▽
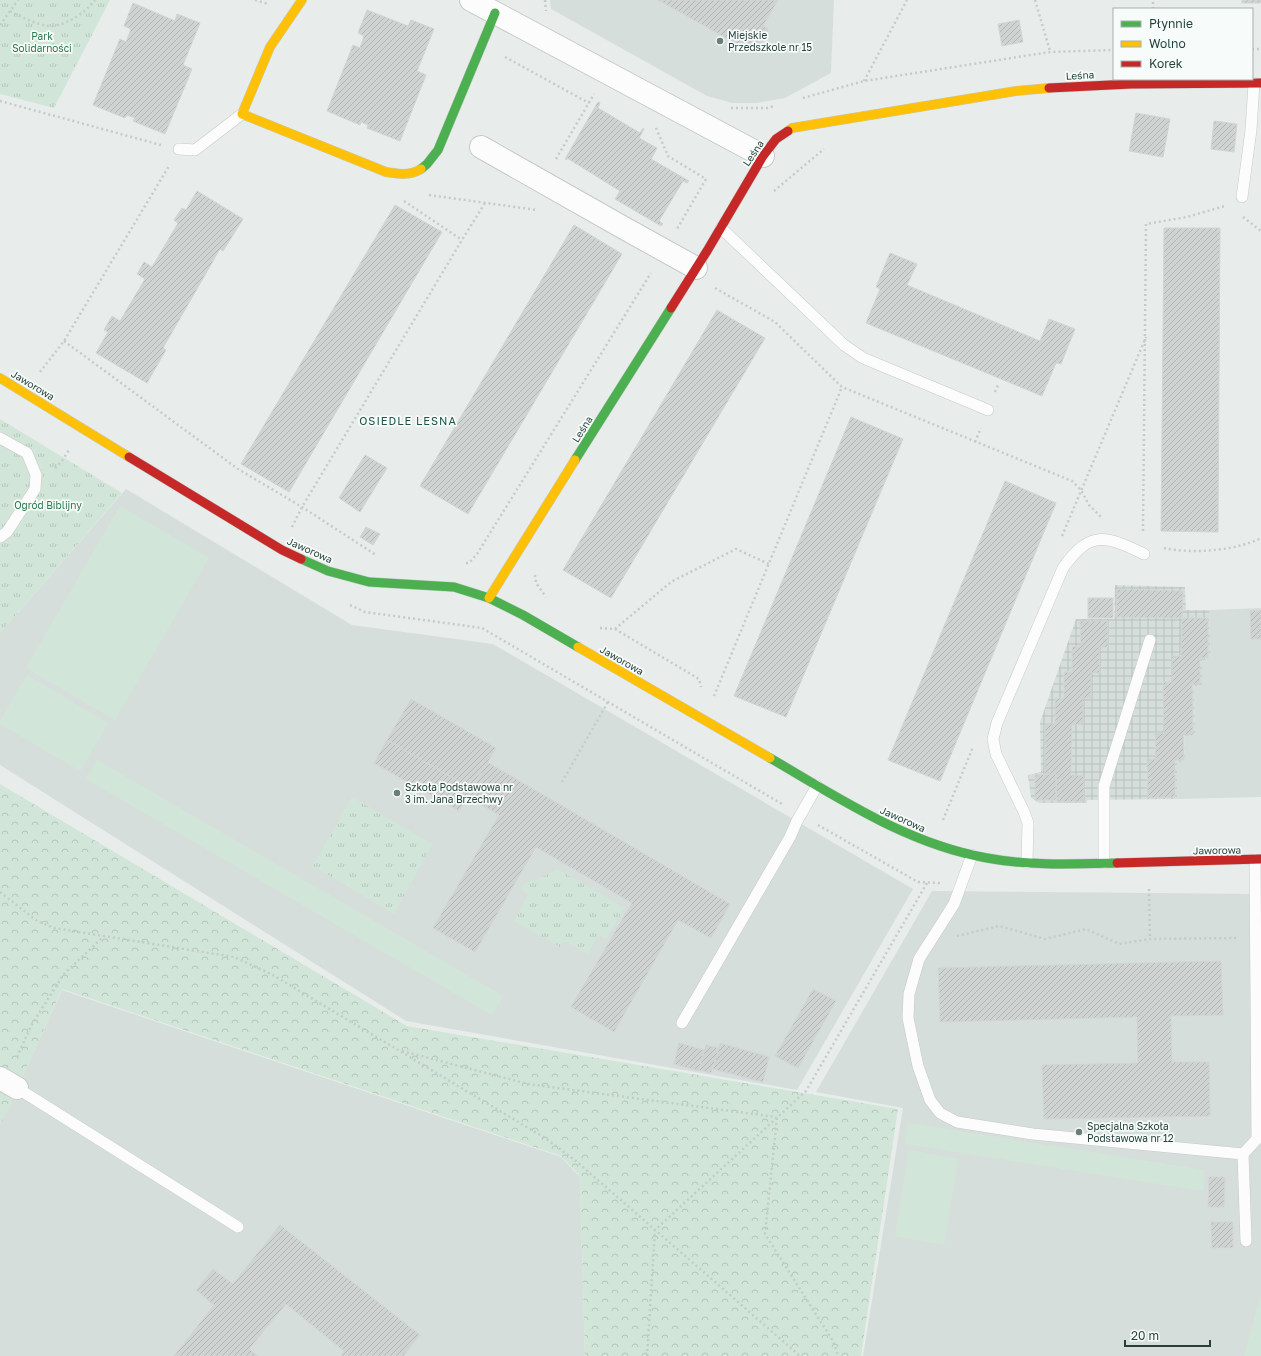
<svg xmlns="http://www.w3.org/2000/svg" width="1261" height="1356" font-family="'Golos Text',sans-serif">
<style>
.built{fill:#d6dedb}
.industrial{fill:url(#industrial-grid)}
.grass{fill:url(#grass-tufts)}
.forest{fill:url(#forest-crowns)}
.pitch{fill:#d1e6d8}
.building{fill:url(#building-hatch);stroke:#d1d6d4}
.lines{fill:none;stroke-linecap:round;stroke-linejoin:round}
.lane-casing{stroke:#c5cac8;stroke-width:12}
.street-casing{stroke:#c5cac8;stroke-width:24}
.fast-casing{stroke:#c3cbc8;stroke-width:10}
.slow-casing{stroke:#c3cbc8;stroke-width:10}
.jam-casing{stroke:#c3cbc8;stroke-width:10}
.path{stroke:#c3ccca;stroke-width:2.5;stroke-dasharray:2 3;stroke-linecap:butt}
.lane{stroke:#fcfcfc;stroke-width:11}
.street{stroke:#fcfcfc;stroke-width:22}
.fast{stroke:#4caf50;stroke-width:9}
.slow{stroke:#ffc107;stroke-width:9}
.jam{stroke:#c62828;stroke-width:9}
.poi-dot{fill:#697e78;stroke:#f7fbf9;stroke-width:1.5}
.labels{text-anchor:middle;stroke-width:3.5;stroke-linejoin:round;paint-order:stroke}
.poi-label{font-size:10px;fill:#24423a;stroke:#f7fbf9;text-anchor:start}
.park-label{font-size:10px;fill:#2d7a4b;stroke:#f7fbf9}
.street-label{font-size:10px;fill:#24423a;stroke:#f7fbf9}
.neighbourhood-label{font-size:11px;letter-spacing:1px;fill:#1f5548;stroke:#f7fbf9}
</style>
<defs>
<pattern id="industrial-grid" width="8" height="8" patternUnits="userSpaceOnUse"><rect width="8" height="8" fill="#d6dedb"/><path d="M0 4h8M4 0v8" fill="none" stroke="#b8c0bd"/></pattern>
<pattern id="grass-tufts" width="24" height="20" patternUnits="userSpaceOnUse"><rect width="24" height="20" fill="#d1e6d8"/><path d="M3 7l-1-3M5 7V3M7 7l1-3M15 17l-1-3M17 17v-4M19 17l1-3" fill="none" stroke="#b3c6ba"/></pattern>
<pattern id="forest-crowns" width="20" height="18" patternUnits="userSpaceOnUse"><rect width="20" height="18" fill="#d1e6d8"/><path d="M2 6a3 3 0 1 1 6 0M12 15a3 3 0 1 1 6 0" fill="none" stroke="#b3c6ba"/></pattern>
<pattern id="building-hatch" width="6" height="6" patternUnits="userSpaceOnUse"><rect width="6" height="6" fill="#cfd4d2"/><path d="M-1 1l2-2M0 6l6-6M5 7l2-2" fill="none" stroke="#b2b7b5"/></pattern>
</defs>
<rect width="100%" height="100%" fill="#e8edeb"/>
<g class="built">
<polygon points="550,0 834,0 831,73 785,98 757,103 732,103 707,96 551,9"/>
<polygon points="126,489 352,625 493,644 913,889 797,1090 406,1021 0,765 0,633"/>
<polygon points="1261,608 1261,797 1177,799 1177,762 1185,761 1184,735 1195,735 1194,685 1202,685 1202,660 1211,659 1209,610"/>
<polygon points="932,891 1261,894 1261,1356 863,1356 903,1108 816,1092"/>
<polygon points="62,990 561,1157 580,1177 585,1356 0,1356 0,1125"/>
</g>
<polygon class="industrial" points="1115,585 1185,587 1186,610 1209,610 1211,659 1202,660 1202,685 1194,686 1195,735 1184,736 1185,762 1177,762 1177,799 1087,800 1087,803 1039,803 1031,798 1028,775 1041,772 1040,722 1076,619 1114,619"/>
<g class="grass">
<polygon points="0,0 110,0 54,108 0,94"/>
<polygon points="0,419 122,493 0,633"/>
<polygon points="352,797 432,844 394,914 313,866"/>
<polygon points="557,869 624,908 606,939 598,935 588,954 564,940 560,947 514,921 528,894 521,890 525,883 547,875"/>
</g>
<polygon class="forest" points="0,784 407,1026 898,1109 861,1356 585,1356 580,1176 561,1156 62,989 0,1126"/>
<g class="pitch">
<polygon points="120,506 209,558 115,720 26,668"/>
<polygon points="27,675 108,723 80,771 0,724 0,721"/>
<polygon points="97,760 503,996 492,1015 86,779"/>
<polygon points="908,1123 1205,1170 1203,1191 905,1144"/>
<polygon points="909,1150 958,1159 944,1245 895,1236"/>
<polygon points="1261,1294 1261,1356 1244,1356"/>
</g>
<g class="building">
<polygon points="658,0 778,0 763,26 768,29 755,54"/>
<rect x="1242" y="0" width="19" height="3"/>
<polygon points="133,3 175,21 177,14 200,23 183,65 192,69 165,134 133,121 135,118 127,115 125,118 93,105 120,39 126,42 131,29 124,26"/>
<polygon points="367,10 408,26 411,20 434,29 417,71 426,75 400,141 367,128 368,125 361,122 360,125 327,111 353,45 360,48 364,36 358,33"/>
<polygon points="1019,20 1023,42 1002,46 998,24"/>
<polygon points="598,102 600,103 598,108 640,133 643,128 644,129 639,138 657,148 651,159 689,181 687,183 683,181 659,221 663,224 661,226 615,199 620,191 567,158 567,160 565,159"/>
<polygon points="1136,113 1170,119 1163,157 1129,151"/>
<polygon points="1214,121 1237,124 1234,152 1211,149"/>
<polygon points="197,191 243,219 223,251 220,249 163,348 166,350 147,383 96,353 108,332 104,330 112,316 120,321 145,279 137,274 144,262 152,267 178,223 174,220 182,208 186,210"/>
<polygon points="395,205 442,232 289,492 241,464"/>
<polygon points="574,225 622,254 468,514 420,486"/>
<polygon points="1164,228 1220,228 1218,532 1161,531"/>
<polygon points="890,253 917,264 907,285 1040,341 1049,319 1075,329 1061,364 1056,363 1042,396 866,323 880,289 876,287"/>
<polygon points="717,310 765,338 611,598 563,570"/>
<polygon points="851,417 903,439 786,717 734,696"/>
<polygon points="365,455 387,468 360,512 339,498"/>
<polygon points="1005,481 1056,503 940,781 888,760"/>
<polygon points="366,527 380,534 373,545 360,537"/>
<polygon points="1117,589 1183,591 1182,618 1116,617"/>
<rect x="1088" y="598" width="25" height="20"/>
<polygon points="1261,610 1261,639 1251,639 1250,611"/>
<polygon points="1182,618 1208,618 1208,658 1200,658 1200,684 1192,684 1193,735 1183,735 1184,760 1175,760 1175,797 1148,798 1147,759 1156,759 1155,733 1164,733 1163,682 1172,682 1172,656 1181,656"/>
<polygon points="1080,621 1108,621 1108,647 1099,647 1100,673 1091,673 1091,698 1083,698 1083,725 1072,724 1071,775 1084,776 1084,802 1057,802 1056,774 1045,775 1045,724 1055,724 1055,698 1064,698 1064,672 1072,672 1072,647 1081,646"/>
<polygon points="411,699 496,748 472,789 387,740"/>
<polygon points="387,740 472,789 459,811 374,763"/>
<polygon points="487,762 730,904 711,938 678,920 614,1032 571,1007 632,903 536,847 475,952 433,928 499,815 467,796"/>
<polygon points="1056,774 1056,800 1035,800 1035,775"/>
<polygon points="1221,961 1223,1015 1171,1016 1172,1062 1209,1062 1210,1116 1044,1119 1042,1065 1138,1063 1137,1017 940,1022 938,968"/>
<polygon points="813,989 836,1001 798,1068 775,1056"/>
<polygon points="679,1043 704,1050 699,1071 674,1064"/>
<polygon points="720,1043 769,1057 763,1082 713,1069"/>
<polygon points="706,1045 719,1048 711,1073 699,1070"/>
<polygon points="1209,1177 1225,1177 1224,1207 1208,1207"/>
<polygon points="1211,1222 1233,1222 1233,1248 1212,1248"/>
<polygon points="280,1225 420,1335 403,1356 341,1356 344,1351 286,1304 249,1349 258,1356 174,1356 214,1305 196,1290 213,1269 233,1284"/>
</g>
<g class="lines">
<defs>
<g id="lane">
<polyline points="179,149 195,150 242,114"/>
<polyline points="1242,197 1251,130 1254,83"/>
<polyline points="721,228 844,345 863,358 988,410"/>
<polyline points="0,438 27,453 36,475 35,489 7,532 0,537"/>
<polyline points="972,855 954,904 919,959 909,994 908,1018 918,1066 930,1100 940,1113 957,1122 1033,1134 1243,1154 1257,1139 1255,860"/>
<path d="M1027,863L1028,823L1024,812L996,754L993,739L997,723L1063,568C1090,530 1105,535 1144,554"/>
<polyline points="1104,863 1104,786 1150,640"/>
<polyline points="682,1023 790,837 797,821 817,786"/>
<polyline points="17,1088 238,1227"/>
<polyline points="1243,1154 1246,1241"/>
</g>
<g id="street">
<polyline points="471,0 763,156"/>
<polyline points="481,147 624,228 696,268"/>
<polyline points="0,1078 17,1088"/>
</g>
<g id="fast">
<polyline points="421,169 427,164 438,150 495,13"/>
<polyline points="575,460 671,308"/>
<polyline points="301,559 328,571 369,582 454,587 489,598 523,615 578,647"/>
<path d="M770,758C839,798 907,844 987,858C1029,866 1074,864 1117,863"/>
</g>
<g id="slow">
<path d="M302,0L270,47L242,114L386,172C398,174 410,176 421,169"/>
<polyline points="788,131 792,128 1016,91 1049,88"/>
<polyline points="0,378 129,457"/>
<polyline points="489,598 575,460"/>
<polyline points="578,647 770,758"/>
</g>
<g id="jam">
<polyline points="1049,88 1131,84 1261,83"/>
<polyline points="671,308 707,251 763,156 776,139 788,131"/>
<polyline points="129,457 282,550 301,559"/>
<polyline points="1117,863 1261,859"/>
</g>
</defs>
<use href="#lane" class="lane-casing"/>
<use href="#street" class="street-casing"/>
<use href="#fast" class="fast-casing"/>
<use href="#slow" class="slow-casing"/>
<use href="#jam" class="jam-casing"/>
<g class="path">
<polyline points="255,0 268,4"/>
<polyline points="545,0 546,11"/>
<polyline points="1035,0 1050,51"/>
<polyline points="1153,9 1153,0"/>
<path d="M10,11C21,17 35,24 48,26C65,27 85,13 95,0"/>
<polyline points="0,25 18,0"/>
<polyline points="1252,49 1261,49"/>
<polyline points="505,57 589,103"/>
<polyline points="864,81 907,0"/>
<polyline points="803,98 864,81 1050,52 1114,50"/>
<polyline points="0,101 161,145"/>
<polyline points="731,108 767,108 775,106"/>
<polyline points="656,128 668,156 706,179 677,229"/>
<polyline points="556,159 594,94"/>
<polyline points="774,191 824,149"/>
<polyline points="429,195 537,210"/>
<polyline points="404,201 462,240"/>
<polyline points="1243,217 1261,231"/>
<polyline points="715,288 775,322 842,387 1072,481 1081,490 1089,505 1103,519"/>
<polyline points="64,341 238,469 302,507 376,555"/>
<polyline points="40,372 64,341 169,166"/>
<polyline points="995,392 999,383"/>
<polyline points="975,442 981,428"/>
<polyline points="55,468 62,461 69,450"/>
<polyline points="292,527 302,507 462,240 485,203"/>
<polyline points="1143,531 1146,224 1187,217 1225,206"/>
<polyline points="1062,536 1146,337"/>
<path d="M1164,548C1191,554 1236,551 1261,538"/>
<polyline points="466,563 469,563 477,554 651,273"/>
<polyline points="535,575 536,583 546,597"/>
<polyline points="350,605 365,612 482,628 782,804"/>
<polyline points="600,628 615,629 699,679 701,687"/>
<polyline points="615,629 671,582 736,549 769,564"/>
<polyline points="714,696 842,387"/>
<polyline points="562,782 608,702"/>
<polyline points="943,820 973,747"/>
<polyline points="818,825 918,882 940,883"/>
<polyline points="1149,889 1150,939"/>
<polyline points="0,892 37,921 54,928 234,957 271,974 545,1138 576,1161 800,1356"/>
<polyline points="957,936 999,926 1045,939 1086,929 1119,944 1150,939 1237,938"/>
<polyline points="402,1051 528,1084 776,1117"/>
<polyline points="17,1057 31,1026 63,975 104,936"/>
<polyline points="777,1118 765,1234 833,1341 838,1356"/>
<polyline points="647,1356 655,1230 806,1091 927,883"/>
</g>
<use href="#lane" class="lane"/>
<use href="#street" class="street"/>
<use href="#fast" class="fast"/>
<use href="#slow" class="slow"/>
<use href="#jam" class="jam"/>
</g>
<g class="poi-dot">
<circle cx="720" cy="41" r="4"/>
<circle cx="397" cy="793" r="4"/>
<circle cx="1079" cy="1132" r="4"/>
</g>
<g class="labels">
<g class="poi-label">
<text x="728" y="39">Miejskie<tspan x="728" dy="12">Przedszkole nr 15</tspan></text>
<text x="405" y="791">Szkoła Podstawowa nr<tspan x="405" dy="12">3 im. Jana Brzechwy</tspan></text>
<text x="1087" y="1130">Specjalna Szkoła<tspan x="1087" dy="12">Podstawowa nr 12</tspan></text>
</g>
<g class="park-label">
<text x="42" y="40">Park<tspan x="42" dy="12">Solidarności</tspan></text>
<text x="48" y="509">Ogród Biblijny</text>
</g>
<g class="street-label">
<text transform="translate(1080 75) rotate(-3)" y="4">Leśna</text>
<text transform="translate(753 153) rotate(-56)" y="4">Leśna</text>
<text transform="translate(33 385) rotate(31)" y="4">Jaworowa</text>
<text transform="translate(582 429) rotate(-58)" y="4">Leśna</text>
<text transform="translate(310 550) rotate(24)" y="4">Jaworowa</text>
<text transform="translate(622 660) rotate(30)" y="4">Jaworowa</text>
<text transform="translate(903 819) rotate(24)" y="4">Jaworowa</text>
<text transform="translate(1217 850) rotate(-1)" y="4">Jaworowa</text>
</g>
<g class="neighbourhood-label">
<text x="408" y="425">OSIEDLE LESNA</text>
</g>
</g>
<rect x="1113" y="8" width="140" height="72" fill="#f7fbf9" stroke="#a3b1ad"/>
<rect x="1121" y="21" width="20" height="6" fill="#4caf50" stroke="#a3b1ad"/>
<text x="1149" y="28" font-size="12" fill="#24423a">Płynnie</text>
<rect x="1121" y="41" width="20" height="6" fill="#ffc107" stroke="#a3b1ad"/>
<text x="1149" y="48" font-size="12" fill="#24423a">Wolno</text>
<rect x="1121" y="61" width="20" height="6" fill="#c62828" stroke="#a3b1ad"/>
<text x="1149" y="68" font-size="12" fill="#24423a">Korek</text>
<path d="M1125 1340v6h85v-6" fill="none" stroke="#24423a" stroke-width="2"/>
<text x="1131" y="1340" font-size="12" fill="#24423a" stroke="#f7fbf9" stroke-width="3" paint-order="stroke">20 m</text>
</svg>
△
**Task instructions**
Identify each line in the records above containing the word "linejoin"; copy those lines.

**Result of the task**
.lines{fill:none;stroke-linecap:round;stroke-linejoin:round}
.labels{text-anchor:middle;stroke-width:3.5;stroke-linejoin:round;paint-order:stroke}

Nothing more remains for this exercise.